Convert all of the data below into a single numbered list with one line per entry, omitting any blank lines.

*** Supplied information

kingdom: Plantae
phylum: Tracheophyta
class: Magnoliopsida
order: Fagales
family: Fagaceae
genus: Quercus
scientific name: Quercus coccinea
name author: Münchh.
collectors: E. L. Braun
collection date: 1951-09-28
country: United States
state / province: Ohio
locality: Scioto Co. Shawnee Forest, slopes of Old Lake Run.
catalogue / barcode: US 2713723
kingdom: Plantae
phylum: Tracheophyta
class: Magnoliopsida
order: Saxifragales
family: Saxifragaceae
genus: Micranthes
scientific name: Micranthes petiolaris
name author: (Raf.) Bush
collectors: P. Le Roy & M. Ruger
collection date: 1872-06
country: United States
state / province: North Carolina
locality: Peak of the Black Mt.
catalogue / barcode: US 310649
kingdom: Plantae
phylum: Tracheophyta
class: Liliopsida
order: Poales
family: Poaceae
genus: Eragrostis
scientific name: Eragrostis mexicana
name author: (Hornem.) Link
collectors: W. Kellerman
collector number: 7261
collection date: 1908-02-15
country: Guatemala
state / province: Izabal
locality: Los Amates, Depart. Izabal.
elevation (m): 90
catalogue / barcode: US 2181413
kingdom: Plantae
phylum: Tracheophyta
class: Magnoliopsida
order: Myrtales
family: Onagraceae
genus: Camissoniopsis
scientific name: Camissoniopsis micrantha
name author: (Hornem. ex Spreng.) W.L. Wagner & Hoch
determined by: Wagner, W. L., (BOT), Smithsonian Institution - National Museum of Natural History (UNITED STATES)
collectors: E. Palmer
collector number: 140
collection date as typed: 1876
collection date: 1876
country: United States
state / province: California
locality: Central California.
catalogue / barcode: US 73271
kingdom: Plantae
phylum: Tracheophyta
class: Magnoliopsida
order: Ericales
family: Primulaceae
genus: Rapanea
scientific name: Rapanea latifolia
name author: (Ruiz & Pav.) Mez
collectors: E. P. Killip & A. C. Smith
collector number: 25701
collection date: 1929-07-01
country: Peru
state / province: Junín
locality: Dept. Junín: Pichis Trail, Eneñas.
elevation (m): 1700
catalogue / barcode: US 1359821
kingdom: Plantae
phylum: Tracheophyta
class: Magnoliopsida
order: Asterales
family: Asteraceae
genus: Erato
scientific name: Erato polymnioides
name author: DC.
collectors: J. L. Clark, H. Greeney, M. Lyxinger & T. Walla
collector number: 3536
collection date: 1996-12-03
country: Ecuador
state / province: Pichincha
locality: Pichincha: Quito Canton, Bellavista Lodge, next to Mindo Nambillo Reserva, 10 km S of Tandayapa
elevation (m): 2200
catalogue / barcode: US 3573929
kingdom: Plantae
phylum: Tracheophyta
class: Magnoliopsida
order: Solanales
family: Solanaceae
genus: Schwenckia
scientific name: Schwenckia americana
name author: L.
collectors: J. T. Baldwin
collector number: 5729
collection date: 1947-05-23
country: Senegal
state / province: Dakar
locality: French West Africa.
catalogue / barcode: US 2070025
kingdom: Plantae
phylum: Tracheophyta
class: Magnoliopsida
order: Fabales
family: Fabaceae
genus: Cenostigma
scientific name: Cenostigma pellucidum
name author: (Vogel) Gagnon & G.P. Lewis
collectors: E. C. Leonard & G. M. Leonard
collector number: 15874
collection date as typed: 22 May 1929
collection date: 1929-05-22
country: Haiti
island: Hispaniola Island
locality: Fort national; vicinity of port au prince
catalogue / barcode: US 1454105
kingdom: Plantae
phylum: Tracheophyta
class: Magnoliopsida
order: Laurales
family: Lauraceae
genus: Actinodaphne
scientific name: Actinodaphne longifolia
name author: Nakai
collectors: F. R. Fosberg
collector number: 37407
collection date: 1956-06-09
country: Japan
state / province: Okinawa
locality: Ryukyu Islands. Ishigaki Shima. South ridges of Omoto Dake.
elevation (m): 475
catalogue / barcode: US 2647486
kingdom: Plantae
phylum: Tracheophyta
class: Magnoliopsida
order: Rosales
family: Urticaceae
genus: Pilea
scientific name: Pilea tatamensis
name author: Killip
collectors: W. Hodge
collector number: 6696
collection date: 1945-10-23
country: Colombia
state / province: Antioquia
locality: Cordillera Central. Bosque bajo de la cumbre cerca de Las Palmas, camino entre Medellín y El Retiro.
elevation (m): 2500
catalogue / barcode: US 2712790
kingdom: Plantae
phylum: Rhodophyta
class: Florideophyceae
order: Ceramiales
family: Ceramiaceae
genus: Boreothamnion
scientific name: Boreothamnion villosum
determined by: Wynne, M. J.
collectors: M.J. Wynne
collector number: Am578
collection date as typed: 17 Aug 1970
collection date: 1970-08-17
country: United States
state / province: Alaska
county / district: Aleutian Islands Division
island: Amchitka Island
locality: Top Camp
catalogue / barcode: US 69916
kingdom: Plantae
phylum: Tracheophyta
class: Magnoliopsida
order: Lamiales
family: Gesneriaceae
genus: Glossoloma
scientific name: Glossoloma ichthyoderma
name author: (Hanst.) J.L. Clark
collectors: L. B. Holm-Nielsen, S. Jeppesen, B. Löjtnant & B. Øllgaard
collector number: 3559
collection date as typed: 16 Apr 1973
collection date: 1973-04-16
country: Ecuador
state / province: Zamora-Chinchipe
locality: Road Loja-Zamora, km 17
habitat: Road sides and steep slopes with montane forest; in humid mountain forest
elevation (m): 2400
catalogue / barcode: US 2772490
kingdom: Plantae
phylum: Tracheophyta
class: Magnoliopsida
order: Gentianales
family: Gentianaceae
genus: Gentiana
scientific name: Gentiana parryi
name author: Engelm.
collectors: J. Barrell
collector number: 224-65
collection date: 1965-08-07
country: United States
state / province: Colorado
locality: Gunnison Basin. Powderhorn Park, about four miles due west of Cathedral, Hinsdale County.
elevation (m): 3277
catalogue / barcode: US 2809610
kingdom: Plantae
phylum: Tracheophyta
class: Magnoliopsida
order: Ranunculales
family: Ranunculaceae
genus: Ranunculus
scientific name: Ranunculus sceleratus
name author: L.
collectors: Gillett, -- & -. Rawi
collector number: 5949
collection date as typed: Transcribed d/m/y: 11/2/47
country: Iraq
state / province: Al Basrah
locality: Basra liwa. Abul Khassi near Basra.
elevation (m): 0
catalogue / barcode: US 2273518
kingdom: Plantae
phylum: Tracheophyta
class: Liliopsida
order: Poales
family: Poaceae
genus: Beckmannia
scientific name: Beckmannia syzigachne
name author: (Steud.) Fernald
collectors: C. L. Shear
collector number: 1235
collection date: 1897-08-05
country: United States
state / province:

******

* [Finished task]
1. kingdom: Plantae
2. phylum: Tracheophyta
3. class: Magnoliopsida
4. order: Fagales
5. family: Fagaceae
6. genus: Quercus
7. scientific name: Quercus coccinea
8. name author: Münchh.
9. collectors: E. L. Braun
10. collection date: 1951-09-28
11. country: United States
12. state / province: Ohio
13. locality: Scioto Co. Shawnee Forest, slopes of Old Lake Run.
14. catalogue / barcode: US 2713723
15. kingdom: Plantae
16. phylum: Tracheophyta
17. class: Magnoliopsida
18. order: Saxifragales
19. family: Saxifragaceae
20. genus: Micranthes
21. scientific name: Micranthes petiolaris
22. name author: (Raf.) Bush
23. collectors: P. Le Roy & M. Ruger
24. collection date: 1872-06
25. country: United States
26. state / province: North Carolina
27. locality: Peak of the Black Mt.
28. catalogue / barcode: US 310649
29. kingdom: Plantae
30. phylum: Tracheophyta
31. class: Liliopsida
32. order: Poales
33. family: Poaceae
34. genus: Eragrostis
35. scientific name: Eragrostis mexicana
36. name author: (Hornem.) Link
37. collectors: W. Kellerman
38. collector number: 7261
39. collection date: 1908-02-15
40. country: Guatemala
41. state / province: Izabal
42. locality: Los Amates, Depart. Izabal.
43. elevation (m): 90
44. catalogue / barcode: US 2181413
45. kingdom: Plantae
46. phylum: Tracheophyta
47. class: Magnoliopsida
48. order: Myrtales
49. family: Onagraceae
50. genus: Camissoniopsis
51. scientific name: Camissoniopsis micrantha
52. name author: (Hornem. ex Spreng.) W.L. Wagner & Hoch
53. determined by: Wagner, W. L., (BOT), Smithsonian Institution - National Museum of Natural History (UNITED STATES)
54. collectors: E. Palmer
55. collector number: 140
56. collection date as typed: 1876
57. collection date: 1876
58. country: United States
59. state / province: California
60. locality: Central California.
61. catalogue / barcode: US 73271
62. kingdom: Plantae
63. phylum: Tracheophyta
64. class: Magnoliopsida
65. order: Ericales
66. family: Primulaceae
67. genus: Rapanea
68. scientific name: Rapanea latifolia
69. name author: (Ruiz & Pav.) Mez
70. collectors: E. P. Killip & A. C. Smith
71. collector number: 25701
72. collection date: 1929-07-01
73. country: Peru
74. state / province: Junín
75. locality: Dept. Junín: Pichis Trail, Eneñas.
76. elevation (m): 1700
77. catalogue / barcode: US 1359821
78. kingdom: Plantae
79. phylum: Tracheophyta
80. class: Magnoliopsida
81. order: Asterales
82. family: Asteraceae
83. genus: Erato
84. scientific name: Erato polymnioides
85. name author: DC.
86. collectors: J. L. Clark, H. Greeney, M. Lyxinger & T. Walla
87. collector number: 3536
88. collection date: 1996-12-03
89. country: Ecuador
90. state / province: Pichincha
91. locality: Pichincha: Quito Canton, Bellavista Lodge, next to Mindo Nambillo Reserva, 10 km S of Tandayapa
92. elevation (m): 2200
93. catalogue / barcode: US 3573929
94. kingdom: Plantae
95. phylum: Tracheophyta
96. class: Magnoliopsida
97. order: Solanales
98. family: Solanaceae
99. genus: Schwenckia
100. scientific name: Schwenckia americana
101. name author: L.
102. collectors: J. T. Baldwin
103. collector number: 5729
104. collection date: 1947-05-23
105. country: Senegal
106. state / province: Dakar
107. locality: French West Africa.
108. catalogue / barcode: US 2070025
109. kingdom: Plantae
110. phylum: Tracheophyta
111. class: Magnoliopsida
112. order: Fabales
113. family: Fabaceae
114. genus: Cenostigma
115. scientific name: Cenostigma pellucidum
116. name author: (Vogel) Gagnon & G.P. Lewis
117. collectors: E. C. Leonard & G. M. Leonard
118. collector number: 15874
119. collection date as typed: 22 May 1929
120. collection date: 1929-05-22
121. country: Haiti
122. island: Hispaniola Island
123. locality: Fort national; vicinity of port au prince
124. catalogue / barcode: US 1454105
125. kingdom: Plantae
126. phylum: Tracheophyta
127. class: Magnoliopsida
128. order: Laurales
129. family: Lauraceae
130. genus: Actinodaphne
131. scientific name: Actinodaphne longifolia
132. name author: Nakai
133. collectors: F. R. Fosberg
134. collector number: 37407
135. collection date: 1956-06-09
136. country: Japan
137. state / province: Okinawa
138. locality: Ryukyu Islands. Ishigaki Shima. South ridges of Omoto Dake.
139. elevation (m): 475
140. catalogue / barcode: US 2647486
141. kingdom: Plantae
142. phylum: Tracheophyta
143. class: Magnoliopsida
144. order: Rosales
145. family: Urticaceae
146. genus: Pilea
147. scientific name: Pilea tatamensis
148. name author: Killip
149. collectors: W. Hodge
150. collector number: 6696
151. collection date: 1945-10-23
152. country: Colombia
153. state / province: Antioquia
154. locality: Cordillera Central. Bosque bajo de la cumbre cerca de Las Palmas, camino entre Medellín y El Retiro.
155. elevation (m): 2500
156. catalogue / barcode: US 2712790
157. kingdom: Plantae
158. phylum: Rhodophyta
159. class: Florideophyceae
160. order: Ceramiales
161. family: Ceramiaceae
162. genus: Boreothamnion
163. scientific name: Boreothamnion villosum
164. determined by: Wynne, M. J.
165. collectors: M.J. Wynne
166. collector number: Am578
167. collection date as typed: 17 Aug 1970
168. collection date: 1970-08-17
169. country: United States
170. state / province: Alaska
171. county / district: Aleutian Islands Division
172. island: Amchitka Island
173. locality: Top Camp
174. catalogue / barcode: US 69916
175. kingdom: Plantae
176. phylum: Tracheophyta
177. class: Magnoliopsida
178. order: Lamiales
179. family: Gesneriaceae
180. genus: Glossoloma
181. scientific name: Glossoloma ichthyoderma
182. name author: (Hanst.) J.L. Clark
183. collectors: L. B. Holm-Nielsen, S. Jeppesen, B. Löjtnant & B. Øllgaard
184. collector number: 3559
185. collection date as typed: 16 Apr 1973
186. collection date: 1973-04-16
187. country: Ecuador
188. state / province: Zamora-Chinchipe
189. locality: Road Loja-Zamora, km 17
190. habitat: Road sides and steep slopes with montane forest; in humid mountain forest
191. elevation (m): 2400
192. catalogue / barcode: US 2772490
193. kingdom: Plantae
194. phylum: Tracheophyta
195. class: Magnoliopsida
196. order: Gentianales
197. family: Gentianaceae
198. genus: Gentiana
199. scientific name: Gentiana parryi
200. name author: Engelm.
201. collectors: J. Barrell
202. collector number: 224-65
203. collection date: 1965-08-07
204. country: United States
205. state / province: Colorado
206. locality: Gunnison Basin. Powderhorn Park, about four miles due west of Cathedral, Hinsdale County.
207. elevation (m): 3277
208. catalogue / barcode: US 2809610
209. kingdom: Plantae
210. phylum: Tracheophyta
211. class: Magnoliopsida
212. order: Ranunculales
213. family: Ranunculaceae
214. genus: Ranunculus
215. scientific name: Ranunculus sceleratus
216. name author: L.
217. collectors: Gillett, -- & -. Rawi
218. collector number: 5949
219. collection date as typed: Transcribed d/m/y: 11/2/47
220. country: Iraq
221. state / province: Al Basrah
222. locality: Basra liwa. Abul Khassi near Basra.
223. elevation (m): 0
224. catalogue / barcode: US 2273518
225. kingdom: Plantae
226. phylum: Tracheophyta
227. class: Liliopsida
228. order: Poales
229. family: Poaceae
230. genus: Beckmannia
231. scientific name: Beckmannia syzigachne
232. name author: (Steud.) Fernald
233. collectors: C. L. Shear
234. collector number: 1235
235. collection date: 1897-08-05
236. country: United States
237. state / province:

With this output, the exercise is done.